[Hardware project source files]
——

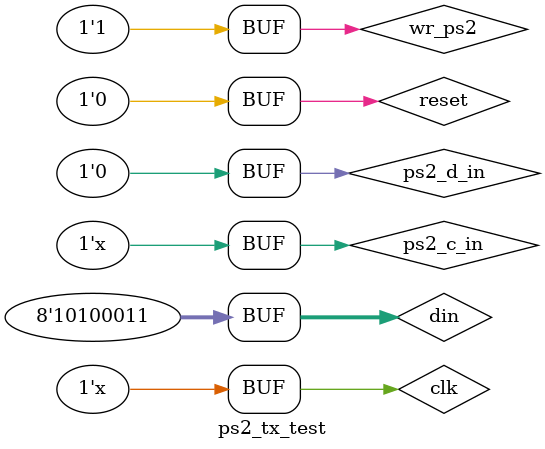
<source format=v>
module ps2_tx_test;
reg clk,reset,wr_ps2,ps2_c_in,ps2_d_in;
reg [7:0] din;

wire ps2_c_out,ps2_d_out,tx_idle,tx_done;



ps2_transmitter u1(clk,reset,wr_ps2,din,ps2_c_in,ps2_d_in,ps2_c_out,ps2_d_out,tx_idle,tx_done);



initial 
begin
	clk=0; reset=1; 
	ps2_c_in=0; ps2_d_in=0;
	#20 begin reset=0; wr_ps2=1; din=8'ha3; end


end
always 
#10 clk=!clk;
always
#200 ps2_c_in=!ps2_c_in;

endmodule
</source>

——

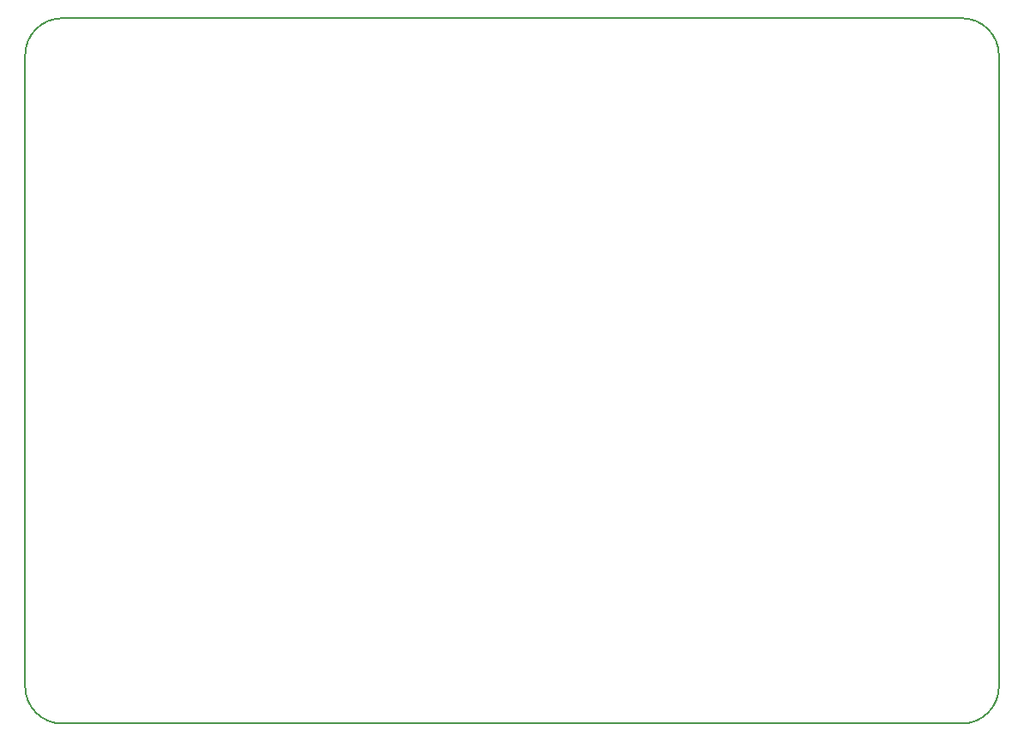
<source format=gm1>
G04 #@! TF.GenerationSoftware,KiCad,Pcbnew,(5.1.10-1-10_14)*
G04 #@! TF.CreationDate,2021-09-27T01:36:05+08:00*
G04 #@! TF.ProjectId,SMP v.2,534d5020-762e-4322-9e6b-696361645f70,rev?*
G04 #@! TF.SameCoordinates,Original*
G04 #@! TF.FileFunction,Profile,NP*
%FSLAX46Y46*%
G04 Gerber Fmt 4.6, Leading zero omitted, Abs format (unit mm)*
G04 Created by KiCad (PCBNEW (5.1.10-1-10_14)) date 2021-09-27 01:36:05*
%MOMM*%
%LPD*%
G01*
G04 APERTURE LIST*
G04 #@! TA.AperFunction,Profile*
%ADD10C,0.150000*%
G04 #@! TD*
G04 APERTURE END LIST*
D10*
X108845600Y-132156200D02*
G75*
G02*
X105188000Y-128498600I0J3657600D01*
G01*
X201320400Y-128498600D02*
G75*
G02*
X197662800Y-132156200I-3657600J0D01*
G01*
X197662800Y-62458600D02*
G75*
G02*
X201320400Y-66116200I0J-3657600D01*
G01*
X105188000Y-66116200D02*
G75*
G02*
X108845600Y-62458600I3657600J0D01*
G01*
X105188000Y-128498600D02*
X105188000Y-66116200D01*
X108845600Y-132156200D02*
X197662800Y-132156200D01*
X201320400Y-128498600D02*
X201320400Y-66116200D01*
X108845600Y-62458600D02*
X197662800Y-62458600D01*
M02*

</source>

——

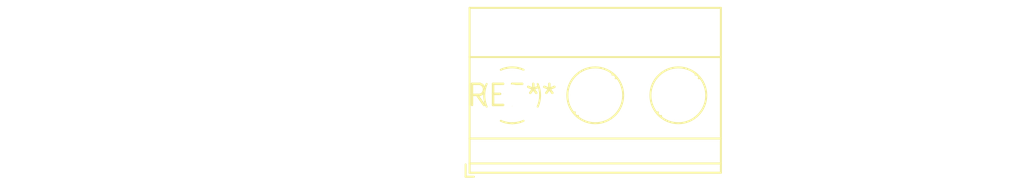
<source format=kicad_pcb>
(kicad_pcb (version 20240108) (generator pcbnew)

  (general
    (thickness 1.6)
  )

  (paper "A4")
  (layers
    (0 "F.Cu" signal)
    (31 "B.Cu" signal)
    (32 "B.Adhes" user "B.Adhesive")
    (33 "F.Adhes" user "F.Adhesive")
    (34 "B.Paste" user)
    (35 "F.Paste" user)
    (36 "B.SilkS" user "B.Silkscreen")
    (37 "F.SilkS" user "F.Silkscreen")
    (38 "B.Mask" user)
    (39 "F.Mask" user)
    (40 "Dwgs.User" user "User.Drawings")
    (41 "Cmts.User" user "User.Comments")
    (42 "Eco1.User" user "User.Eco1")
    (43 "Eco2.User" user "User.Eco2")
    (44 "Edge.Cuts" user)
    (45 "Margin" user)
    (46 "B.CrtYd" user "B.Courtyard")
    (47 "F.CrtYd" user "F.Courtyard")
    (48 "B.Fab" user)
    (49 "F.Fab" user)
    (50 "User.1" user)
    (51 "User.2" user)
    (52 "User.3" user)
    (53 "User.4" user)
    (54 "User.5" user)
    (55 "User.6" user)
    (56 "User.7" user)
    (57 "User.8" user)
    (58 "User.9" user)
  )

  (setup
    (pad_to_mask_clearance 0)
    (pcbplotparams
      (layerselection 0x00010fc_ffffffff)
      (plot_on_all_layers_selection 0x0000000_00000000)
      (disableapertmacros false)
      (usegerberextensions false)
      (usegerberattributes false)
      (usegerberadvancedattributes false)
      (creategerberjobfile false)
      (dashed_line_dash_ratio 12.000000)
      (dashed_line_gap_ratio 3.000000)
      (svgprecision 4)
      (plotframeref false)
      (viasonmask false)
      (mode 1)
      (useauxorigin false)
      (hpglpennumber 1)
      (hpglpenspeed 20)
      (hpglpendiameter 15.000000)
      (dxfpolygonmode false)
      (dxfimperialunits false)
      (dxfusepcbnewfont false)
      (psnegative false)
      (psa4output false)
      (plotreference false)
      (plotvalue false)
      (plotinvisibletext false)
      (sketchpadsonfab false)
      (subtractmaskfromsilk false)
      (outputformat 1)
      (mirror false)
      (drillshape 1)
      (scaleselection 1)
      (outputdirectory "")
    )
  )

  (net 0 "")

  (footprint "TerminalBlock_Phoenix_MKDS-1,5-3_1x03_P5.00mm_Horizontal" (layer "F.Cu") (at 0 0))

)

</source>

——

Provide the number of lines in the records above that contain the word "begin", with no additional words.

### ANSWER BOX
2